The report notes the Recycling Inclusion Fund, a dedicated funding stream created by The Partnership that focuses on adapting the recycling industry through research, infrastructure and education and leadership opportunities in the Black, Indigenous and people of color, or BIPOC, community.

Solving with MRFs

To tackle aluminum can sorting problems, The Partnership launched an aluminum beverage can capture MRF grant program to invest in eddy-current separators, robotic sorters, other equipment and process improvement to capture more cans during the sortation process. Five grants were made to MRFs across the U.S. in 2021.

Overall, the equipment installed at MRFs from the five 2021 can capture grants will result in an 71 million aluminum cans recycled every year, the report says. According to the Can Manufacturers Institute’s impact calculator, this will lead to an additional $1.15 million of revenue generated for the U.S. recycling system and energy savings that could power more than 28 million U.S. homes for one hour.

The Partnership’s Polypropylene Recycling Coalition, founded in July 2020, has made more than $6 million in grants for sorting equipment at MRFs and consumer education programs in communities. These funds, the report says, will impact nearly 18 million Americans and improve curbside polypropylene recycling access for nearly 7 percent of U.S. households.
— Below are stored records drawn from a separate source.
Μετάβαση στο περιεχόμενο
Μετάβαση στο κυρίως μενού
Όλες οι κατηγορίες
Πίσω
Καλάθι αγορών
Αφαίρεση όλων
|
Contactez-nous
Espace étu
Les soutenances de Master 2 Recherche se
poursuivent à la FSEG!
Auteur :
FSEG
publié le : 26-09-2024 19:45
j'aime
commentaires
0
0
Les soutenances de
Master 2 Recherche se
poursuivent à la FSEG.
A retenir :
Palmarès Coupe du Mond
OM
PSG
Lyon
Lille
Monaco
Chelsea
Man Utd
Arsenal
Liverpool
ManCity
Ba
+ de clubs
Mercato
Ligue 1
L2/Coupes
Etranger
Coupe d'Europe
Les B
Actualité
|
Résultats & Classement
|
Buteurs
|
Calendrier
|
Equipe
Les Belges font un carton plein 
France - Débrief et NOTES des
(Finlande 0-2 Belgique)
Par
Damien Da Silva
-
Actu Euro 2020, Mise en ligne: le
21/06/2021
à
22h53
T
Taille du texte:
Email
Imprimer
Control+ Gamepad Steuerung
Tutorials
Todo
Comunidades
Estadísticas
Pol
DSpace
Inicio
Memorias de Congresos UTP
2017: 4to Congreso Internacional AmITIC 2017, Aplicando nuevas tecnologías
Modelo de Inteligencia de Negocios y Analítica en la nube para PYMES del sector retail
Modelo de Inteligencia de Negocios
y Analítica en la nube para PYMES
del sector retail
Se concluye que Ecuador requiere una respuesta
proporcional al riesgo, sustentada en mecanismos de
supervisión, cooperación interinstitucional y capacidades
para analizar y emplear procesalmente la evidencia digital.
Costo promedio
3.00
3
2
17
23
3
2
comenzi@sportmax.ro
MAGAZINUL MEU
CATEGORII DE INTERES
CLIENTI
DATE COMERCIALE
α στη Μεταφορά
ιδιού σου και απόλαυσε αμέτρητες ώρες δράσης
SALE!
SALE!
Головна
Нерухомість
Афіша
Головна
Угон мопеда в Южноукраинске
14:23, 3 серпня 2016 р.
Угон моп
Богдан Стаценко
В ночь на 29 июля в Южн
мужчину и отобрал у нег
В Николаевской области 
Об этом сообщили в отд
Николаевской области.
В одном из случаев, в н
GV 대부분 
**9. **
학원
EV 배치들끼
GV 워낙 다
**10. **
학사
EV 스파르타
Solving with materials manufacturers

The Partnership leads three material-specific coalitions: The Polypropylene Recycling, the Film and Flexibles Recycling Coalition and the PET (polyethylene terephthalate) Recycling Coalition, formed in 2022. Advancing the recyclability of one material type improves the system for all by increasing the amount of material captured and reducing contamination, the organization says.

Orange County, Florida, began to work with The Partnership in light of a nearly 40 percent contamination rate in its curbside recycling program. The program reduced contamination by 29 percent, improving material value by 23 percent and generating 40 million pounds of recyclables annually. Materials processed at the county’s MRFs increased tenfold from 2020 to 2021 as well. Based on the report, the program with the county has the potential to recover $3.6 million in recycled material value when implemented countywide.

Solving with brands and retailers

The Residential Recyclability Framework, a part of The Partnership’s Pathway to Circularity for Packaging that provides users a step-by-step process to assess packaging recyclability, was opened for public comment in August 2021. The Partnership received more than 750 individual comments from 70 organizations, which were incorporated to establish the Circular Packaging Assessment Tool, an interactive version of the framework.

Another tool presented in the report is Plastic IQ, a free digital strategy-building tool that allows U.S. companies to discover ways to make their packaging more circular. Plastic IQ scores company strategies for effectiveness and provides a detailed summary of results for users. According to the report, Plastic IQ has gained 1,000 users in its first year.

Solving with people  

The Partnership is launching the Center for Sustainable Behavior & Impact. The Center will focus on expanding research on barriers and sentiments toward recycling, testing solutions to improve recycling behavior and creating a playbook and accompanying online tool to make best practices and key insights widely available.

The report concludes with a three-year plan focused on transforming the U.S. recycling system and accelerating circular packaging systems of the future.

Additional goals include:

  • recovery and collection of more than 1 billion pounds of new recyclables each year;
  • improved consumer participation and trust in recycling and improved recyclability claims and labeling;
  • creation of new scalable and systematic approaches to recyclability for currently hard-to-recycle items;
  • initiation of effective and efficient policy that improves recycling system performance; and
  • transformation of thousands of packages to recyclability and reduction of tens of millions of pounds of packaging through improved designs.